Problem requirements ::
Output only the lines below that start at the line containing "- ✅ Cute mode with correlation ID in context" and end at the line containing "3 つの AZ のすべてがアプリケーションにサービスを提供する必要がない場合は、すべてのリクエストを", with both ends kept.

[Dataset entries]
++++++++++

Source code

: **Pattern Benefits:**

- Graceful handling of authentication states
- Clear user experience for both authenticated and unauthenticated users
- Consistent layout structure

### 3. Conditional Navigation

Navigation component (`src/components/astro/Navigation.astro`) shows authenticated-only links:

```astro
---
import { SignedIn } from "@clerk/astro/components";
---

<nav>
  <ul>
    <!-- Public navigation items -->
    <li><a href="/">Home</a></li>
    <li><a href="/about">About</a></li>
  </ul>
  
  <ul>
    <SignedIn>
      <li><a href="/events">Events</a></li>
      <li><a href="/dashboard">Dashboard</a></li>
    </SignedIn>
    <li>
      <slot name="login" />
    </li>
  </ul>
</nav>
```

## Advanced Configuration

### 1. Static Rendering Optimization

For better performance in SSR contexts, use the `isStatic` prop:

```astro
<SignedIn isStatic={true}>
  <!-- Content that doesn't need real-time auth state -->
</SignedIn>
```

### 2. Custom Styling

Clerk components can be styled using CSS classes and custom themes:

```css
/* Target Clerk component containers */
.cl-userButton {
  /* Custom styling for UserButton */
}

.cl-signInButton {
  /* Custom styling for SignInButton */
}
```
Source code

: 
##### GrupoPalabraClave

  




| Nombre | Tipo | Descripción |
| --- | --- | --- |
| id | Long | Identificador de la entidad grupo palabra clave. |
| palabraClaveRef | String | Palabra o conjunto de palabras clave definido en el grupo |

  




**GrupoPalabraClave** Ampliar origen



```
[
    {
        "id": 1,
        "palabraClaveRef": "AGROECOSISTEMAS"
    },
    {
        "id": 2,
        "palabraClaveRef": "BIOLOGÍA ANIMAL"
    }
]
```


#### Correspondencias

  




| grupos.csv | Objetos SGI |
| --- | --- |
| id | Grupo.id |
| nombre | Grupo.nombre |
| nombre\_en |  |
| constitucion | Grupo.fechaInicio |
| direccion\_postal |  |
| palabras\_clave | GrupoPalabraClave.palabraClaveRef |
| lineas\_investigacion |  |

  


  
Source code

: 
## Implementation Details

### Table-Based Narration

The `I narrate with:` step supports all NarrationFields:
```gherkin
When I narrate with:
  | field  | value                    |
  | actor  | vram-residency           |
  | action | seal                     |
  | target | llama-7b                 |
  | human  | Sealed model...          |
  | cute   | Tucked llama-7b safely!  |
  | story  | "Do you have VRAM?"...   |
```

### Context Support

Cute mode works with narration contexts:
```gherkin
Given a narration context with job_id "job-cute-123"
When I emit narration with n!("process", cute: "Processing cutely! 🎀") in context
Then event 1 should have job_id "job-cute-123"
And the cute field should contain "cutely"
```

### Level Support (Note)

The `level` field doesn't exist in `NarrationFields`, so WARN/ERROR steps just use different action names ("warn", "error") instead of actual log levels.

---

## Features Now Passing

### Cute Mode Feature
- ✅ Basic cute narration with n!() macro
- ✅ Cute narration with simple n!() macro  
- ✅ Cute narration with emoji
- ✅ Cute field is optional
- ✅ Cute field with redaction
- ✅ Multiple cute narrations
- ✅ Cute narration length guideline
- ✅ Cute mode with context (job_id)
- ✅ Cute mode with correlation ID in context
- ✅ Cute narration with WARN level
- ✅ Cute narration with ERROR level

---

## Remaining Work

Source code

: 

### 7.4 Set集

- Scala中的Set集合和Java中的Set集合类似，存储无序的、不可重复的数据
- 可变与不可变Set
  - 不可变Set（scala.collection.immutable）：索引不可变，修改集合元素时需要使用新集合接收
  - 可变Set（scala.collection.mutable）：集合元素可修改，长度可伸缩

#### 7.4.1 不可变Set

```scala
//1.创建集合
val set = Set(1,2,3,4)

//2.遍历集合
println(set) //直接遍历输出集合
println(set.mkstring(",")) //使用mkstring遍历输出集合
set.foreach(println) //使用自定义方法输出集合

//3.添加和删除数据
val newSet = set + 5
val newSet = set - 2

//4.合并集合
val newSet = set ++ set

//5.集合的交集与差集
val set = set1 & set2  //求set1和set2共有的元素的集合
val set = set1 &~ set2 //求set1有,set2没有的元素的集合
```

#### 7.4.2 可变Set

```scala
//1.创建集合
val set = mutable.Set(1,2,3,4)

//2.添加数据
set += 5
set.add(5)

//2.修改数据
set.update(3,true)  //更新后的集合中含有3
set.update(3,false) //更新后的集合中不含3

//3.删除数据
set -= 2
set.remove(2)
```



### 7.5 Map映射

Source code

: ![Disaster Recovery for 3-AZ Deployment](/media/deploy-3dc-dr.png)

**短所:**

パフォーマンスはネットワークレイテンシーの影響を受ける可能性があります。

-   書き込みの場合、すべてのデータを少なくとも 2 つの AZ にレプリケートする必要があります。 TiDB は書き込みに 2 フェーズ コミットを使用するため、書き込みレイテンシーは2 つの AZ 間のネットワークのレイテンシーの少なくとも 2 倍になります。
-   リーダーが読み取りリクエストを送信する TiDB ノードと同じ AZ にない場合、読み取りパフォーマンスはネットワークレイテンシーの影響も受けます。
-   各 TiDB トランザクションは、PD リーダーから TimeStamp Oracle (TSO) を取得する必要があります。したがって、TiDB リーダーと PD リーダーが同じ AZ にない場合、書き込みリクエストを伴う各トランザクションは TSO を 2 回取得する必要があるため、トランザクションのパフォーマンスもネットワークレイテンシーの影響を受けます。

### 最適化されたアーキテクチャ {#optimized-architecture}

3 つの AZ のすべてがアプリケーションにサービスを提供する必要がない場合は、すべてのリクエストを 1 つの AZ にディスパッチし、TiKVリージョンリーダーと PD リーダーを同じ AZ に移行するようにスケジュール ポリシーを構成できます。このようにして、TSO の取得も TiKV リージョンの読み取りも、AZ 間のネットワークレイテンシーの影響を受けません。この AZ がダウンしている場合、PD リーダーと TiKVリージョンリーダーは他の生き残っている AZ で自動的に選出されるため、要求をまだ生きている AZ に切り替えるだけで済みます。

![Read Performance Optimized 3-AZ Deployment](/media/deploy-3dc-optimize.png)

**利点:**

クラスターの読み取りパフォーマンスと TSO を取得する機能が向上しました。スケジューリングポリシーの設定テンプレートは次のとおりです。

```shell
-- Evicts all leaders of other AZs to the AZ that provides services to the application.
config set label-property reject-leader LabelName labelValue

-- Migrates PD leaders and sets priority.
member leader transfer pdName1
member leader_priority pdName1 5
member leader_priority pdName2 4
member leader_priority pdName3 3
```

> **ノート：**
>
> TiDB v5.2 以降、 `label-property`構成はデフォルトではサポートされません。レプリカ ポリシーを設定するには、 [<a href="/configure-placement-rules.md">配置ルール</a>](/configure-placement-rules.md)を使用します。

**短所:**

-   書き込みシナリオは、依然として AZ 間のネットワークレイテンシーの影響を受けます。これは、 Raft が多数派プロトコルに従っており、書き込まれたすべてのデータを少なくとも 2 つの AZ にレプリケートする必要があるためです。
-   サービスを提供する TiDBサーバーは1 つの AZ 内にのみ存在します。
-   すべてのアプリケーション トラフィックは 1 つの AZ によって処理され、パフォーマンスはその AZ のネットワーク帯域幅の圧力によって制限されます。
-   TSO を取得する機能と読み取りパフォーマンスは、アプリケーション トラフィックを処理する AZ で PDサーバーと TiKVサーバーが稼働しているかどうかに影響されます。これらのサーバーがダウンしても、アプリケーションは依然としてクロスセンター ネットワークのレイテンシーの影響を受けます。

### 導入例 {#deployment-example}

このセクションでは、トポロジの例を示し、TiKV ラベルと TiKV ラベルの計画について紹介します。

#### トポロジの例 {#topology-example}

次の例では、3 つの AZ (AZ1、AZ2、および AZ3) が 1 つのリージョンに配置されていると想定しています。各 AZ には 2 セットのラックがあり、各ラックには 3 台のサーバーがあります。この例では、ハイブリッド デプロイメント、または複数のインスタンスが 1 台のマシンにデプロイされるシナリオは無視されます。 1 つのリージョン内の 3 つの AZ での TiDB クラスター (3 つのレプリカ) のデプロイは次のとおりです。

++++++++++

Your solution ::
- ✅ Cute mode with correlation ID in context
- ✅ Cute narration with WARN level
- ✅ Cute narration with ERROR level

---

## Remaining Work

Source code

: 

### 7.4 Set集

- Scala中的Set集合和Java中的Set集合类似，存储无序的、不可重复的数据
- 可变与不可变Set
  - 不可变Set（scala.collection.immutable）：索引不可变，修改集合元素时需要使用新集合接收
  - 可变Set（scala.collection.mutable）：集合元素可修改，长度可伸缩

#### 7.4.1 不可变Set

```scala
//1.创建集合
val set = Set(1,2,3,4)

//2.遍历集合
println(set) //直接遍历输出集合
println(set.mkstring(",")) //使用mkstring遍历输出集合
set.foreach(println) //使用自定义方法输出集合

//3.添加和删除数据
val newSet = set + 5
val newSet = set - 2

//4.合并集合
val newSet = set ++ set

//5.集合的交集与差集
val set = set1 & set2  //求set1和set2共有的元素的集合
val set = set1 &~ set2 //求set1有,set2没有的元素的集合
```

#### 7.4.2 可变Set

```scala
//1.创建集合
val set = mutable.Set(1,2,3,4)

//2.添加数据
set += 5
set.add(5)

//2.修改数据
set.update(3,true)  //更新后的集合中含有3
set.update(3,false) //更新后的集合中不含3

//3.删除数据
set -= 2
set.remove(2)
```



### 7.5 Map映射

Source code

: ![Disaster Recovery for 3-AZ Deployment](/media/deploy-3dc-dr.png)

**短所:**

パフォーマンスはネットワークレイテンシーの影響を受ける可能性があります。

-   書き込みの場合、すべてのデータを少なくとも 2 つの AZ にレプリケートする必要があります。 TiDB は書き込みに 2 フェーズ コミットを使用するため、書き込みレイテンシーは2 つの AZ 間のネットワークのレイテンシーの少なくとも 2 倍になります。
-   リーダーが読み取りリクエストを送信する TiDB ノードと同じ AZ にない場合、読み取りパフォーマンスはネットワークレイテンシーの影響も受けます。
-   各 TiDB トランザクションは、PD リーダーから TimeStamp Oracle (TSO) を取得する必要があります。したがって、TiDB リーダーと PD リーダーが同じ AZ にない場合、書き込みリクエストを伴う各トランザクションは TSO を 2 回取得する必要があるため、トランザクションのパフォーマンスもネットワークレイテンシーの影響を受けます。

### 最適化されたアーキテクチャ {#optimized-architecture}

3 つの AZ のすべてがアプリケーションにサービスを提供する必要がない場合は、すべてのリクエストを 1 つの AZ にディスパッチし、TiKVリージョンリーダーと PD リーダーを同じ AZ に移行するようにスケジュール ポリシーを構成できます。このようにして、TSO の取得も TiKV リージョンの読み取りも、AZ 間のネットワークレイテンシーの影響を受けません。この AZ がダウンしている場合、PD リーダーと TiKVリージョンリーダーは他の生き残っている AZ で自動的に選出されるため、要求をまだ生きている AZ に切り替えるだけで済みます。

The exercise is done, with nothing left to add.